Detail Denda yang Dikenakan
Besaran Denda yang Disahkan Denda kepada Betsson dipatok SEK 6,5 juta, setara dengan €589.400, sedangkan Snabbare yang berada di bawah ComeOn Group dikenakan SEK 5,5 juta atau €498.700. Spooniker, yang dioperasikan oleh Kindred, menerima penalti terbesar yaitu SEK 10 juta atau €906.700. Pengadilan menegaskan bahwa jumlah denda ini sesuai dengan tingkat pelanggaran.
Tingkat Keseriusan Pelanggaran
Keputusan ini menyoroti tingkat keseriusan pelanggaran yang dilakukan oleh masing-masing perusahaan. Spelinspektionen menyatakan bahwa perusahaan-perusahaan ini gagal memenuhi kewajiban dalam mengidentifikasi sumber pendanaan pelanggan dengan benar.

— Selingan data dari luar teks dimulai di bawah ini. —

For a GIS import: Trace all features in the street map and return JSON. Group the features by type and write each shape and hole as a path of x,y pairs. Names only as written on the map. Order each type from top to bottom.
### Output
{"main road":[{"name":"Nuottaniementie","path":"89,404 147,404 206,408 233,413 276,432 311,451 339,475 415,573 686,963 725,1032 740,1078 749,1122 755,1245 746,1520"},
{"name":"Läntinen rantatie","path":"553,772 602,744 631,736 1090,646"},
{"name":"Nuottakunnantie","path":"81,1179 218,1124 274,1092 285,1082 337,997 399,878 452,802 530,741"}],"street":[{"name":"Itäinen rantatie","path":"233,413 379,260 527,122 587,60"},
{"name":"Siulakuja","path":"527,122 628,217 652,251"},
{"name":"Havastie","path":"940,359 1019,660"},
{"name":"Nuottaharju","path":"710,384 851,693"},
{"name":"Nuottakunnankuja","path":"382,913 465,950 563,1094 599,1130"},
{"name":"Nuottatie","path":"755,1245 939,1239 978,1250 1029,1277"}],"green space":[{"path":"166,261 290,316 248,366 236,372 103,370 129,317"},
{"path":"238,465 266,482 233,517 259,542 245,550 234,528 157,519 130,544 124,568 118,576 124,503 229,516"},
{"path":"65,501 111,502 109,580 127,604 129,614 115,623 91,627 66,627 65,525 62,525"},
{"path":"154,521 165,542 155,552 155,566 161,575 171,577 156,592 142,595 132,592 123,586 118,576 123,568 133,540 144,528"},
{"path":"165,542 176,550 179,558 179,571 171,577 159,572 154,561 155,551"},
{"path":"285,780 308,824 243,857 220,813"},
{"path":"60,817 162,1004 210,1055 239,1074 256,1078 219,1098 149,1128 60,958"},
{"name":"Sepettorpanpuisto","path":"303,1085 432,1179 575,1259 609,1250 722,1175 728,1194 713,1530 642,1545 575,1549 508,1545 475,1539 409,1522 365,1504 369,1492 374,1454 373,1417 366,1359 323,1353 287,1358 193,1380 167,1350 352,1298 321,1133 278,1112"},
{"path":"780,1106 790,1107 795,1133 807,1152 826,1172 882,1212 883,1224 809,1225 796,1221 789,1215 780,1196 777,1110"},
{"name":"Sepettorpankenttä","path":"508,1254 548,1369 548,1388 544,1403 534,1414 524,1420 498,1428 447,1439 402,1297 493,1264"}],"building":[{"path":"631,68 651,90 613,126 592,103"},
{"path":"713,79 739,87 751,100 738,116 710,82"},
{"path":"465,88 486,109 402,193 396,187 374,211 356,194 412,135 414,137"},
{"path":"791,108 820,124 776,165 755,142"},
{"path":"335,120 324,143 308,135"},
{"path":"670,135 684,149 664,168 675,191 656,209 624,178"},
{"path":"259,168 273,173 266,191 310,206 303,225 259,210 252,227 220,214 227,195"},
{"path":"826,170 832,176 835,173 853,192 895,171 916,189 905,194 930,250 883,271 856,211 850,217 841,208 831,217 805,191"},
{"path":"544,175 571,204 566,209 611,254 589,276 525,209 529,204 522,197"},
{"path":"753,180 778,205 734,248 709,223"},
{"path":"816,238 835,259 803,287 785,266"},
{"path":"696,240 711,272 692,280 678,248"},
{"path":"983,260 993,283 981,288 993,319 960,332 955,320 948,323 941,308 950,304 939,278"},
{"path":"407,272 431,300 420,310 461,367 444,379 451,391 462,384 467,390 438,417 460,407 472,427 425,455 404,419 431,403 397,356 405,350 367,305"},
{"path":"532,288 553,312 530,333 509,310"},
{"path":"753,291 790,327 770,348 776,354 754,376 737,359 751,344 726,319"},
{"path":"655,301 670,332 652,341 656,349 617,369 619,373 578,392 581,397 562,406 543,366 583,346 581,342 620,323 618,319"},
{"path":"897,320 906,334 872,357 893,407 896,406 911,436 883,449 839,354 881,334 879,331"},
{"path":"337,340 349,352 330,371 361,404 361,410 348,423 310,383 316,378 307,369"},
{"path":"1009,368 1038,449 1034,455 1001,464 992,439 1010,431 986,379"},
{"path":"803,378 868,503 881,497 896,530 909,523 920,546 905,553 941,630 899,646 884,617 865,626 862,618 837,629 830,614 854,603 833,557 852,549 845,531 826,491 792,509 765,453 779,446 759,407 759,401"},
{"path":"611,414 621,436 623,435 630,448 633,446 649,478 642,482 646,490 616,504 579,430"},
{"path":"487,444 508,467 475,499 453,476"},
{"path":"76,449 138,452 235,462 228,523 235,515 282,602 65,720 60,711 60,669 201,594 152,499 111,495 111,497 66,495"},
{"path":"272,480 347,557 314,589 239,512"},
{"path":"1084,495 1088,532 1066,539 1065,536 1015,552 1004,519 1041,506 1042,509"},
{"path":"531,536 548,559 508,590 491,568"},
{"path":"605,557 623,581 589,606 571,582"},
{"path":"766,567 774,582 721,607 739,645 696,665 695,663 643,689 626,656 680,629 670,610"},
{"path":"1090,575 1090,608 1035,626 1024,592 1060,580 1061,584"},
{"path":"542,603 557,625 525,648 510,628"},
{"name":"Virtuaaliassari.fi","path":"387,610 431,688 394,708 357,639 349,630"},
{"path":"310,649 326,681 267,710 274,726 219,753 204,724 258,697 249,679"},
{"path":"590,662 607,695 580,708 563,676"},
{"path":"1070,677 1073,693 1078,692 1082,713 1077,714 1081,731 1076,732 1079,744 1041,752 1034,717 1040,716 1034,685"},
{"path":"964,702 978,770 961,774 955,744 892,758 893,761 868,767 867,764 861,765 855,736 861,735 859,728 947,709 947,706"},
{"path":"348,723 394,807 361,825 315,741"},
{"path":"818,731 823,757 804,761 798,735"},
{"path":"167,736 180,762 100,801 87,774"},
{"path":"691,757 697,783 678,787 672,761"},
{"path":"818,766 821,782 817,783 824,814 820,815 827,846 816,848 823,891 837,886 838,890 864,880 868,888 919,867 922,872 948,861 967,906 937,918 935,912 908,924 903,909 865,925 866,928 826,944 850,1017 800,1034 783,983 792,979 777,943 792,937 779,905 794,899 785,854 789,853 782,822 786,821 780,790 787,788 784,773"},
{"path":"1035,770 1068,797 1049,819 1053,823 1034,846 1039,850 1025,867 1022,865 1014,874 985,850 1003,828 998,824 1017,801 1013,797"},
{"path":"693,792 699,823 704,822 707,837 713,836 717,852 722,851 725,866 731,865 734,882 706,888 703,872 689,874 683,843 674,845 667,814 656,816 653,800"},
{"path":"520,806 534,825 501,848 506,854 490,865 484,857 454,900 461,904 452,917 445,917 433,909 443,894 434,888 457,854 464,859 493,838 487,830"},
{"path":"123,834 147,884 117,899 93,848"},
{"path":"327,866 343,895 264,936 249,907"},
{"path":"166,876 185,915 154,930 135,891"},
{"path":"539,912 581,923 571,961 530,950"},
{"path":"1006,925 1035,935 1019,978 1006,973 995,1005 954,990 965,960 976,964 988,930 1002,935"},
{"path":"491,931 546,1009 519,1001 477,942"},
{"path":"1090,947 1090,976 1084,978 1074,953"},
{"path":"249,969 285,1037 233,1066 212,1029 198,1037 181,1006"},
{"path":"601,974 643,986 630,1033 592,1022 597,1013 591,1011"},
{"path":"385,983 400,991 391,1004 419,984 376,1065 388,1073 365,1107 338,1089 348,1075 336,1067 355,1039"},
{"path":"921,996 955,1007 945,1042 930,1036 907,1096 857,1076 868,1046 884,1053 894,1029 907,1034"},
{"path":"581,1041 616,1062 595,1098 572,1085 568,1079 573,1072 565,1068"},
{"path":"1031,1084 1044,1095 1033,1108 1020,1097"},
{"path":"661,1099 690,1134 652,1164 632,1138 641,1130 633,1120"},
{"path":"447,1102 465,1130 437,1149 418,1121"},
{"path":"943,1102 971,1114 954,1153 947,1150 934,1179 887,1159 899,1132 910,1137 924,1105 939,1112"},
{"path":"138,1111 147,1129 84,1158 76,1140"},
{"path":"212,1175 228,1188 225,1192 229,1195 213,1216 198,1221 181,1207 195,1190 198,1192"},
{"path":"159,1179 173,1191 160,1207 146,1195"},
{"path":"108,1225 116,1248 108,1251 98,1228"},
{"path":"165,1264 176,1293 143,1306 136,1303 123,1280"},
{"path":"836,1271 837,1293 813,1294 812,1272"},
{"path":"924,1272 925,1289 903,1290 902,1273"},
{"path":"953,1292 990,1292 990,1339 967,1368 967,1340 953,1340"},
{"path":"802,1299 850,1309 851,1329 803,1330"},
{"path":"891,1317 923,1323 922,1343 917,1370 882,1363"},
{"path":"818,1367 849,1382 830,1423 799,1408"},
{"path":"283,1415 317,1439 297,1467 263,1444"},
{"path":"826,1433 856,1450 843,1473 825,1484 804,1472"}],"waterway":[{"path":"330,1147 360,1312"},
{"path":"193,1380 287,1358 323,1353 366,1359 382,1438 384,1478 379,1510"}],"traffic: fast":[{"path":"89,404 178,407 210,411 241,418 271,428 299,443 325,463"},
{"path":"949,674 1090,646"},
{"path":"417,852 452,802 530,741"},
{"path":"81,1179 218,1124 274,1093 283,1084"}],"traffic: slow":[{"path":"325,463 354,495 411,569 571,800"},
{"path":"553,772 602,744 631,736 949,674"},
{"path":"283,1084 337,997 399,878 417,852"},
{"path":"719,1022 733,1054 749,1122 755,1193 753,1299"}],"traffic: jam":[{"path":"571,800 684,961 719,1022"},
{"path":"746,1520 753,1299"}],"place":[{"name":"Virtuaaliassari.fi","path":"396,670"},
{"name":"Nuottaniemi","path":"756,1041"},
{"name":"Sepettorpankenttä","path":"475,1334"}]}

Penekanan dalam Penyelidikan Regulator
Penyelidikan oleh regulator fokus pada pelanggan berumur 18 sampai 29 tahun, terutama 50 pelanggan dengan deposit kumulatif tertinggi sepanjang 2023. Hasil penyelidikan menunjukkan bahwa perusahaan-perusahaan tersebut tidak berhasil memverifikasi asal dana secara tepat saat deposit tidak sejalan dengan pendapatan pajak yang dilaporkan.
Esensi Kepatuhan terhadap Standar AML
Pengadilan menyoroti pentingnya verifikasi menyeluruh terhadap pelanggan dalam lingkup kerja AML di Swedia. Spelinspektionen menolak pembelaan operator yang mengkaitkan deposit dengan kemenangan judi sebelumnya, menekankan bahwa verifikasi sumber dana tidak dilakukan secara tepat.
Simpulan
Simpulan dari keputusan ini menegaskan pentingnya mematuhi standar AML bagi operator judi. Pengadilan Swedia memastikan bahwa pelanggaran serius terhadap aturan pencucian uang akan ditanggapi dengan tegas dan dapat mengakibatkan denda besar.